▶ **Document segment**
※ ※ ※
Stephen R
Stephen R

Reputation: 3907

How does PHP calculate historic time zones?

Time zones, offsets, and start end dates for DST (and DST itself existing at all) have changed over the years; and the differences worldwide make up a quite complex grid of zones and UTC offsets for different locations.

Does PHP do anything to calculate this for historic dates? If I put in a date in 1928 for a particular time zone, does PHP calculate what the offset rules were for that location, on that date, in 1928?

Upvotes: 2

Views: 238

Answers (2)

Matt Johnson-Pint
Matt Johnson-Pint

Reputation: 241525

Time zones, offsets, and start end dates for DST (and DST itself existing at all) have changed over the years; and the differences worldwide make up a quite complex grid of zones and UTC offsets for different locations.

Yes indeed. The history of time zones on Earth is an extremely complicated subject, as each time zone is delineated by an individual governmental entity. While pretty much everyone now agrees on using Coordinated Universal Time (UTC) as a basis for timekeeping, there is no such standardized agreement when it comes to local time. "Time zones" thus consist of:

  • A standard offset from UTC
  • Potentially another offset from UTC that applies at a different time of year, typically called "daylight saving time" or "summer time"
※ ※ ※
(Multi-view geometry data)
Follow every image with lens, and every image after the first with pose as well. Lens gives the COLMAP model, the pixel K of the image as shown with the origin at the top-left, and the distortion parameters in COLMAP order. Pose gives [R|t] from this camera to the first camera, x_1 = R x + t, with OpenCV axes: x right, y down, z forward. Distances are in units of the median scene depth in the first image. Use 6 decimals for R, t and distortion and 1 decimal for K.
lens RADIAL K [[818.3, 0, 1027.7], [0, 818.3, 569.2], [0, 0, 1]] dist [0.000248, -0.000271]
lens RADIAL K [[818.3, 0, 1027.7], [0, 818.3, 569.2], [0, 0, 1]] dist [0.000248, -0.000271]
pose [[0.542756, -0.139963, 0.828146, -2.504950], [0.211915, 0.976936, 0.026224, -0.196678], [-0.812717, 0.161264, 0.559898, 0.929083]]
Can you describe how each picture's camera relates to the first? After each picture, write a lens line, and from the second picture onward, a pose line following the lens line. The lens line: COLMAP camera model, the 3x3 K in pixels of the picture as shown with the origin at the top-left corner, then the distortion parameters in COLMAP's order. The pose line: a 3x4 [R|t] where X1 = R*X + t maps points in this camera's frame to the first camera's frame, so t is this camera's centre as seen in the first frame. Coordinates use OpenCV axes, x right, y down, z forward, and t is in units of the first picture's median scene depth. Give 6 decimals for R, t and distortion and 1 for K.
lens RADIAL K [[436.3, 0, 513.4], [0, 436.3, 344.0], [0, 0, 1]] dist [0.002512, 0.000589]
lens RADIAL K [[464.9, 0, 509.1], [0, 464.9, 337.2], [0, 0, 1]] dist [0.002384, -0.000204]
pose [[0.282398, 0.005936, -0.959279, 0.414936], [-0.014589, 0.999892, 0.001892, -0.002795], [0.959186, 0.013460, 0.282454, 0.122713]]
※ ※ ※
▶ **Things to do**
- 1) Reproduce the section of the PHP time zones thread that begins with the words containing "Reputation: 3907" and ends with "date, in 1928?", keeping every word and mark unchanged.
- 2) According to the question in the PHP time zones thread, which things have changed over the years? List every one.

▶ **Per-task outputs**
- 1)
Reputation: 3907

How does PHP calculate historic time zones?

Time zones, offsets, and start end dates for DST (and DST itself existing at all) have changed over the years; and the differences worldwide make up a quite complex grid of zones and UTC offsets for different locations.

Does PHP do anything to calculate this for historic dates? If I put in a date in 1928 for a particular time zone, does PHP calculate what the offset rules were for that location, on that date, in 1928?

- 2)
- Time zones
- Offsets
- Start and end dates for DST
- DST itself existing at all